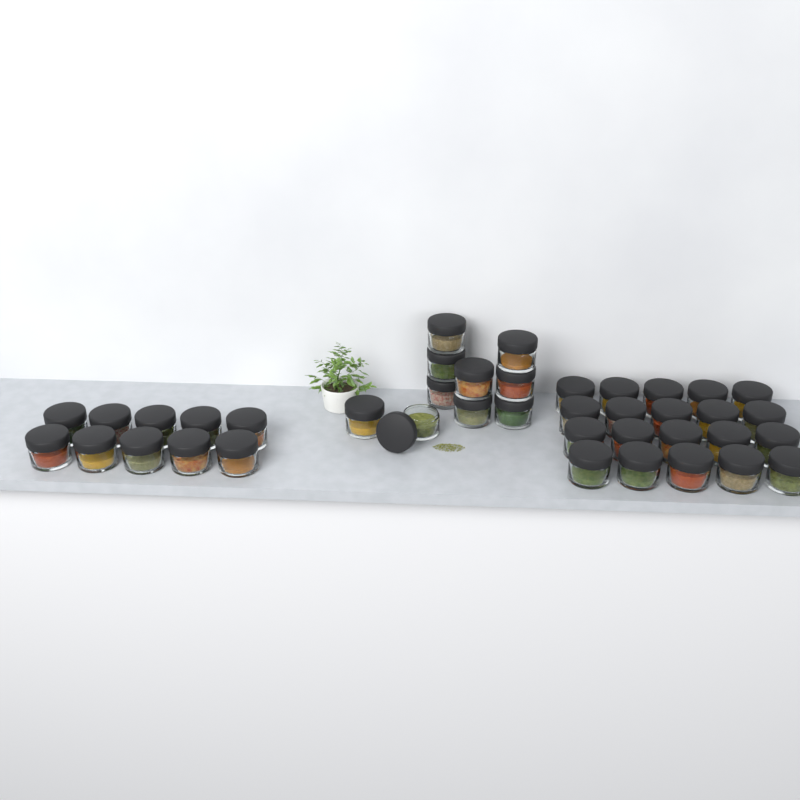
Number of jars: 40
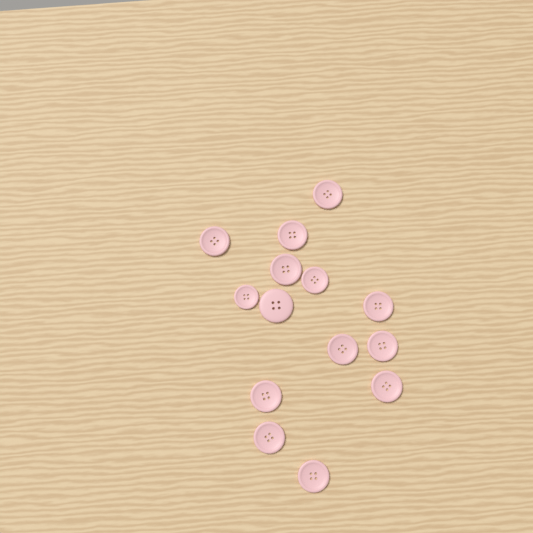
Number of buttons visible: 14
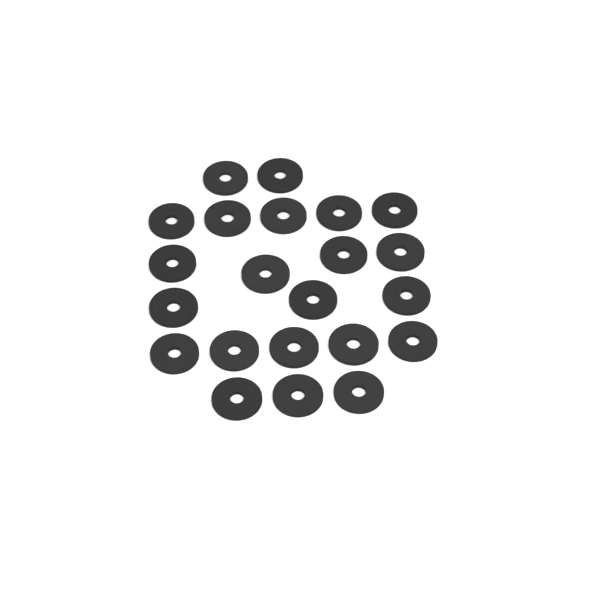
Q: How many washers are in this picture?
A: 22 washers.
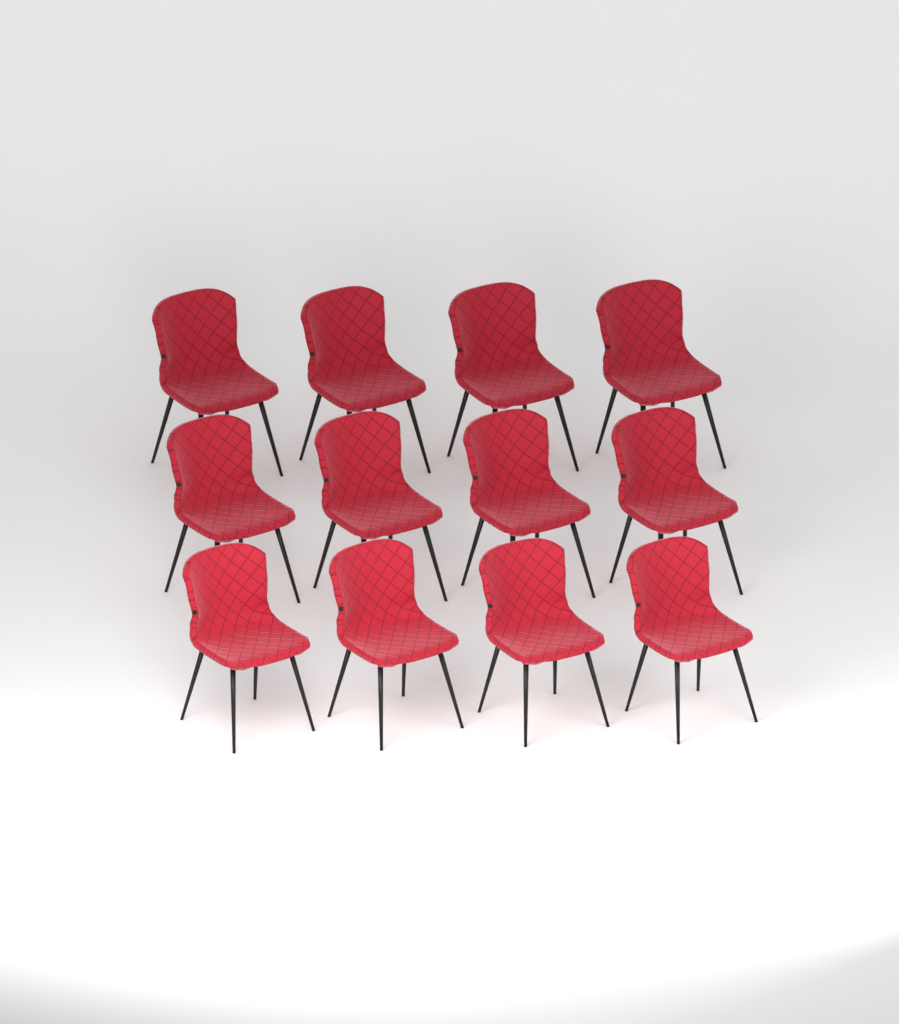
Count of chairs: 12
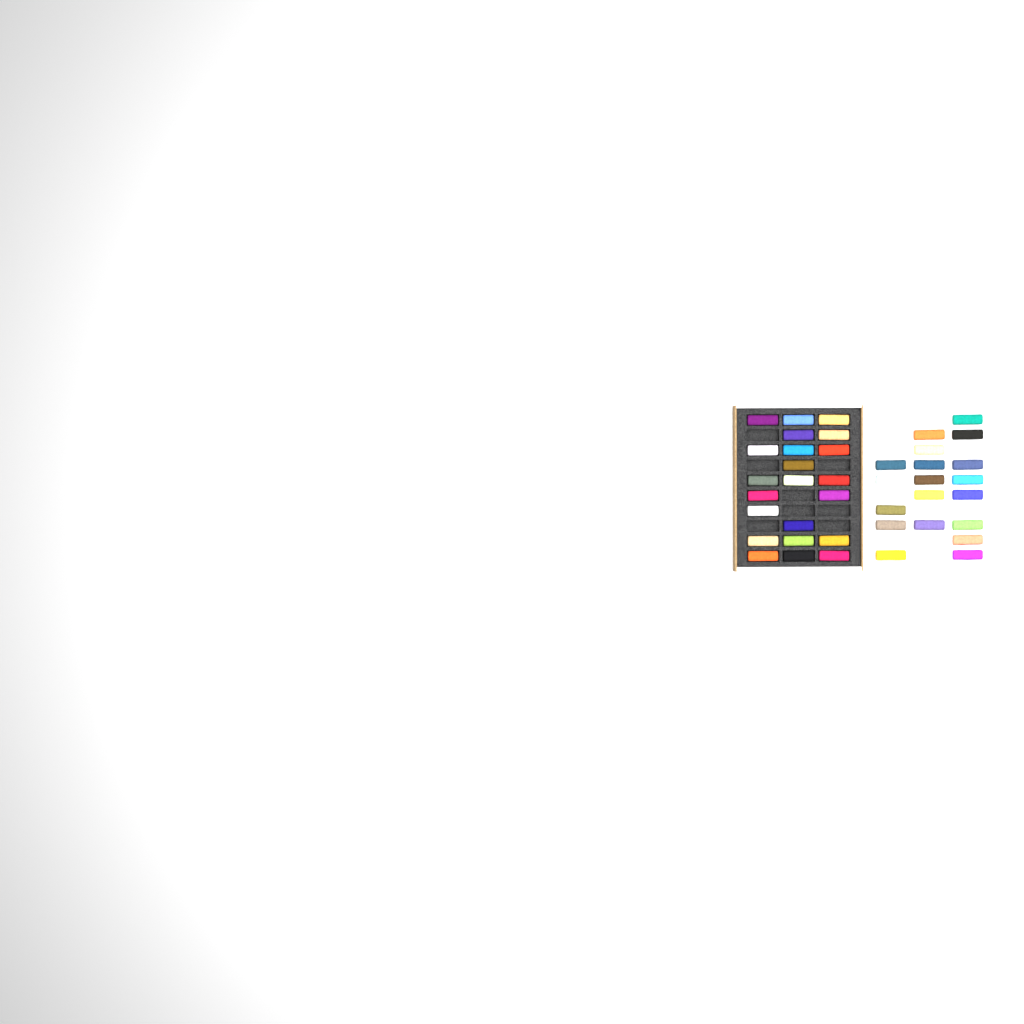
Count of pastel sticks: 41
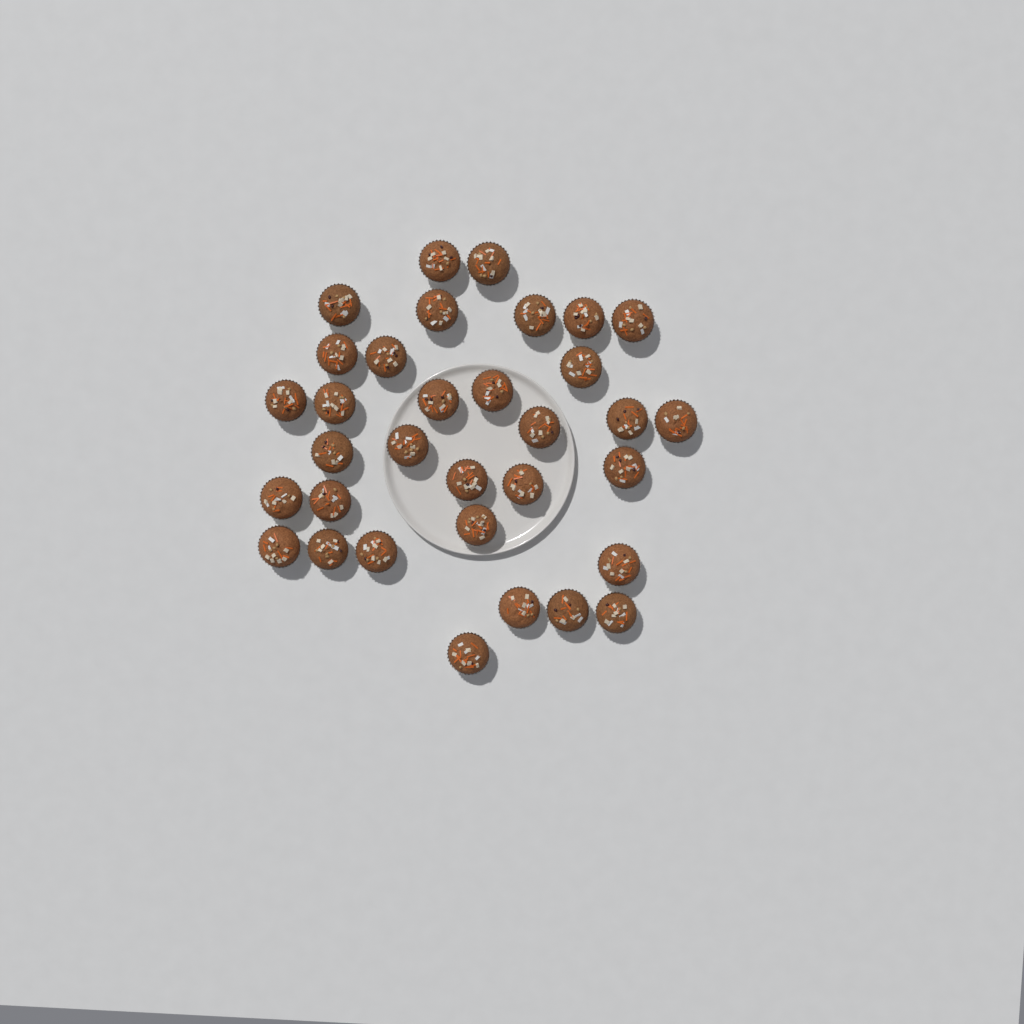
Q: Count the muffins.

* * * * * * *

* Exercise details *
Extract the text of every item above verbatim, leaving out the pictures.

* Answer in full *
Number of jars: 40
Number of buttons visible: 14
Q: How many washers are in this picture?
A: 22 washers.
Count of chairs: 12
Count of pastel sticks: 41
Q: Count the muffins.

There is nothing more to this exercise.